ЕС. Еще мне кажется, что когда ты заходишь в Лоджии, ты следуешь некой логике, идешь от начала к концу…
МП. Конечно, здесь все-таки есть логика, и надо смотреть долго.
ЕС. Спасибо большое, Михаил Борисович.
МП. Спасибо Вам за идею.
ЕС. Надеюсь, что Вы нас еще раз пригласите рассказать о чем-нибудь.
МП. Давайте. Ну, тут хорошо совпало, что я недавно был в ватиканских Лоджиях. А я не был в них никогда до этого. В них вообще мало кто был… Специально попросил, открыли и… Вот впечатления.
ЕС. Да, и у нас есть возможность сравнить и услышать об этом в эфире. И, по моему впечатлению, там можно целой семьей бродить.
МП. Это очень семейное место. Можно детей приводить. И детей-то можно заставлять угадывать. И они-то не будут стесняться, что чего-нибудь не знают – то или это…
ЕС. А маленькие дети могут как раз животных смотреть.
МП. Ой, кошки… Тут даже по росту все есть – и на уровень маленьких, и побольше.
ЕС. Да, для маленьких как раз гризайли, что внизу; они крупные, хорошо видны, и сюжет очень понятен.
МП. Да, внизу понятнее. Наверх ему голову задирать высоко, а здесь ему прямо все видно. А ведь это надо посмотреть, в какой степени эти сюжеты библейские на уровне ребенка правильно подобраны… Я не думаю, что кто-нибудь об этом специально думал, когда делал. Но все-таки интересно …
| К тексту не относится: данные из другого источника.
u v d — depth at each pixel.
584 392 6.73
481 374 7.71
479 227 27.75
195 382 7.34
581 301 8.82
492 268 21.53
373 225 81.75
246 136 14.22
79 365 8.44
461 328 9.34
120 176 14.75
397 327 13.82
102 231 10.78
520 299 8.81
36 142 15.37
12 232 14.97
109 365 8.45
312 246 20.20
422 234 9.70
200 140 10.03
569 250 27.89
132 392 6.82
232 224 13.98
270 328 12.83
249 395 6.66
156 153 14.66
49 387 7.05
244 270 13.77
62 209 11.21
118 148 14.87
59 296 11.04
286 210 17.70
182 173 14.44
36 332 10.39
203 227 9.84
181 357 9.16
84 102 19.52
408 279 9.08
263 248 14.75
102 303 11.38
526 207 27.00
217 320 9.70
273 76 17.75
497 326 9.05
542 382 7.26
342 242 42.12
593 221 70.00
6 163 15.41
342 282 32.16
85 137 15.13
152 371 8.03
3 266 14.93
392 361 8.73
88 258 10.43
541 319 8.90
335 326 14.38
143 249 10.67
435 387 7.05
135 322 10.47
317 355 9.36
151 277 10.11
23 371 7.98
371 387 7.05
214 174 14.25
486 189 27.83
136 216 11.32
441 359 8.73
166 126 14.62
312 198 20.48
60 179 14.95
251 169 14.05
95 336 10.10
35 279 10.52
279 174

Как вы, вероятно, поняли, остановиться было очень сложно, потому что постоянно возникали новые идеи, вдруг вспоминались какие-то детали – «а вот это, и это, и то». И честно говоря, сложилось такое впечатление, что, если бы не невероятная занятость Михаила Борисовича, то он мог бы еще очень долго рассказывать о Лоджиях Рафаэля. Но передача подошла к концу. О Лоджиях Рафаэля в Эрмитаже рассказывал директор Государственного Эрмитажа Михаил Борисович Пиотровский. Программу подготовила Екатерина Степанова. До свидания.